Marian was grateful for his
admission of helplessness. He sounded as though he really did need help. She
had wondered.

"So you want me to just...take
over?"

"Exactly." He
smiled provocatively. "Play mother."

"I am a mother."
Marian knew she sounded acerbic and couldn't help it. What if he launched an
all-out assault on her defenses? She wasn't sure she could bear too many more
of his smiles, period. She wished she could be like housekeepers of old, who
wore somber gowns and their hair in a bun and faded into the woodwork. She was
pretty sure John wouldn't let her take her meals separately, however.

She had to find a rental
soon. She had to.

 

*****

 

It wasn't going to be as easy
as he'd imagined, having her in his house. In fact, John wasn't sure it was one
of his more brilliant ideas.

He had known he was attracted
to Marian, liked her, sensed that she could be someone special to him. The
perfect woman, he thought wryly, remembering his first impression of her. The
trouble was, he wanted her. God, did he want her. He felt a little like a
teenage boy forced to live with the object of his most desperate passion but
told to keep hands off. He watched her whenever he could do so without being
obvious, he lingered when he passed her bedroom to catch the faintest whiff of
lilac that she left behind her. He took the long way around the room if that
led him closer to her.

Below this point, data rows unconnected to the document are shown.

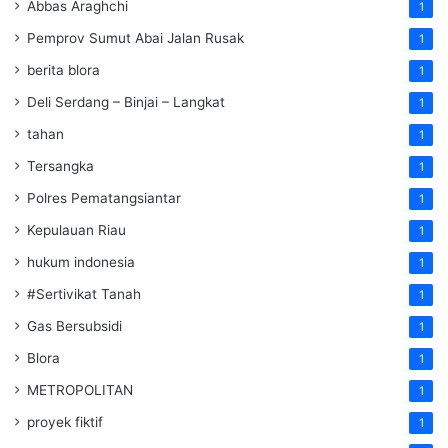
Abbas Araghchi
1
Pemprov Sumut Abai Jalan Rusak
1
berita blora
1
Deli Serdang – Binjai – Langkat
1
tahan
1
Tersangka
1
Polres Pematangsiantar
1
Kepulauan Riau
1
hukum indonesia
1
#Sertivikat Tanah
1
Gas Bersubsidi
1
Blora
1
METROPOLITAN
1
proyek fiktif
1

He touched her unnecessarily often. Always casually, of
course.

Right.

So far, the wariness in her
eyes had kept him from doing more. It scared him, the way she looked at him. As
though she was afraid of him. But why? Why? Wouldn't you think a woman in her
position would be eager to find a new husband who could pay the bills?

So why did her entire
self-esteem hinge on her paying them herself? Which brought him to the crux of
the matter. Who was her ex-husband—and where was he? Maybe it was none of
John's business, but he wanted to know why the twins' father was nowhere around
when they had been virtually homeless.

 

*****

 

So what was he going to do?
John wondered, a couple of afternoons into Marian's stay, as he ran a brush
over the sleek chestnut coat of a dainty young mare he had high hopes for.
Should he give Marian the space she needed? Or take advantage of proximity?

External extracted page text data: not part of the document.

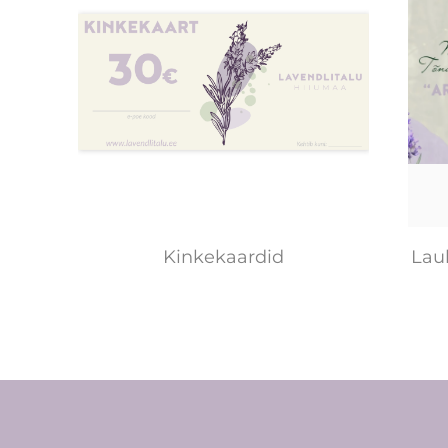
Kinkekaardid
Laul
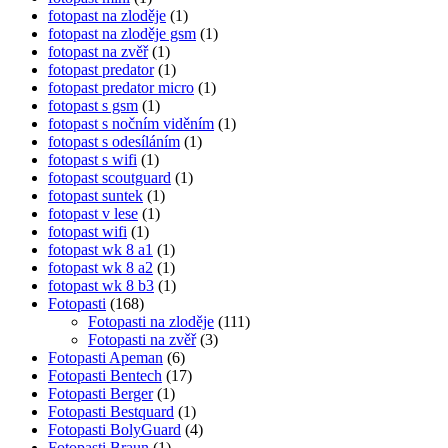
fotopast na zloděje
(1)
fotopast na zloděje gsm
(1)
fotopast na zvěř
(1)
fotopast predator
(1)
fotopast predator micro
(1)
fotopast s gsm
(1)
fotopast s nočním viděním
(1)
fotopast s odesíláním
(1)
fotopast s wifi
(1)
fotopast scoutguard
(1)
fotopast suntek
(1)
fotopast v lese
(1)
fotopast wifi
(1)
fotopast wk 8 a1
(1)
fotopast wk 8 a2
(1)
fotopast wk 8 b3
(1)
Fotopasti
(168)
Fotopasti na zloděje
(111)
Fotopasti na zvěř
(3)
Fotopasti Apeman
(6)
Fotopasti Bentech
(17)
Fotopasti Berger
(1)
Fotopasti Bestquard
(1)
Fotopasti BolyGuard
(4)
Fotopasti Braun
(1)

Maybe it didn't make him a
very nice man, but he knew the answer.

Just then Isaiah passed in
the shadowed aisle of the barn, leading a yearling he'd been working on the
lunge line. His footsteps were silent, though the colt's made a soft clop,
clop. "School bus," he said.

John grunted a response, then
turned the mare loose in the stall. He paused for just an instant, pleased at
her round belly and delicate beauty. This would be her first foal.

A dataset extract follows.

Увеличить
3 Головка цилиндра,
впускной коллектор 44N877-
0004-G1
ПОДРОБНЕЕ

Emma's arrival gave John an
excuse to head for the house and lurk around the kitchen. Ridiculous, the
pleasure he took in watching Marian do something as simple as making dinner.
He was dreading having to leave tomorrow, even though this week's game, thank
God, was in Seattle, and he'd only be gone overnight. He couldn't remember
feeling so reluctant to leave—or spending so little time with game films and
stats during the week. If he didn't get his butt in gear, he was going to be
caught totally unprepared, no doubt with the camera on him. He wasn't the only
one who would be embarrassed. And network executives didn't appreciate being embarrassed.